The Treasure-Train eBook

Arthur B. Reeve
This eBook from the Gutenberg Project consists of approximately 324 pages of information about The Treasure-Train.

The Treasure-Train eBook

Arthur B. Reeve
This eBook from the Gutenberg Project consists of approximately 324 pages of information about The Treasure-Train.

Another was Cyril Errol, a man of leisure, well known also in the club world.  He had inherited an estate, small, perhaps, but ample to allow him to maintain appearances.  Errol impressed you as being one to whom the good things of the world appealed mightily, a hedonist, and, withal, very much attracted to and by the ladies.

It was fortunate that the serving of tea enabled us to look about and get our bearings.  In spite of the suppressed excitement and obvious restraint of the occasion, we were able to learn much over the tea-cups.

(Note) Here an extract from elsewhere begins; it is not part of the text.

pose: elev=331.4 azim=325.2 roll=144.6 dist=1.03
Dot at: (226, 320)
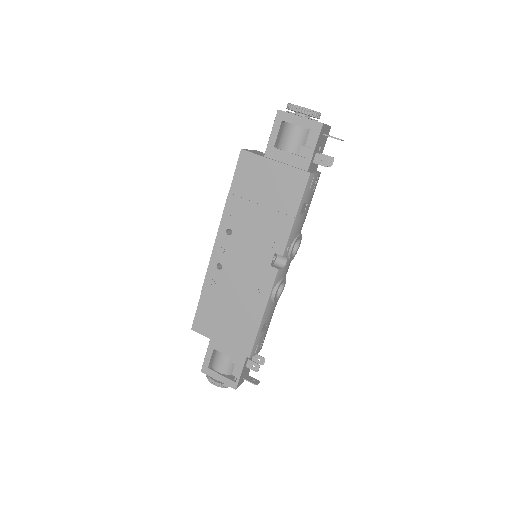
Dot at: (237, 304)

Errol seemed to vibrate between the group about Mrs. Gaines and that about Miss Belleville, welcome wherever he went, for he was what men commonly call a “good mixer.”  Marchant, on the other hand, was almost always to be found not far from Edith Gaines.  Perhaps it was the more brilliant conversation that attracted him, for it ran on many subjects, but it was difficult to explain it so to my satisfaction.  All of which I saw Gaines duly noting, not for the report he had to make to the Medical Society, but for his own information.  In fact, it was difficult to tell the precise degree of disapproval with which he regarded Karatoff, Errol, and Marchant, in turn, as he noted the intimacy of Edith Gaines with them.  I wished that we might observe them all when they did not know it, for I could not determine whether she was taking pleasure in piquing the professor or whether she was holding her admirers in leash in his presence.  At any rate, I felt I need lay no claim to clairvoyance to predict the nature of the report that Gaines would prepare.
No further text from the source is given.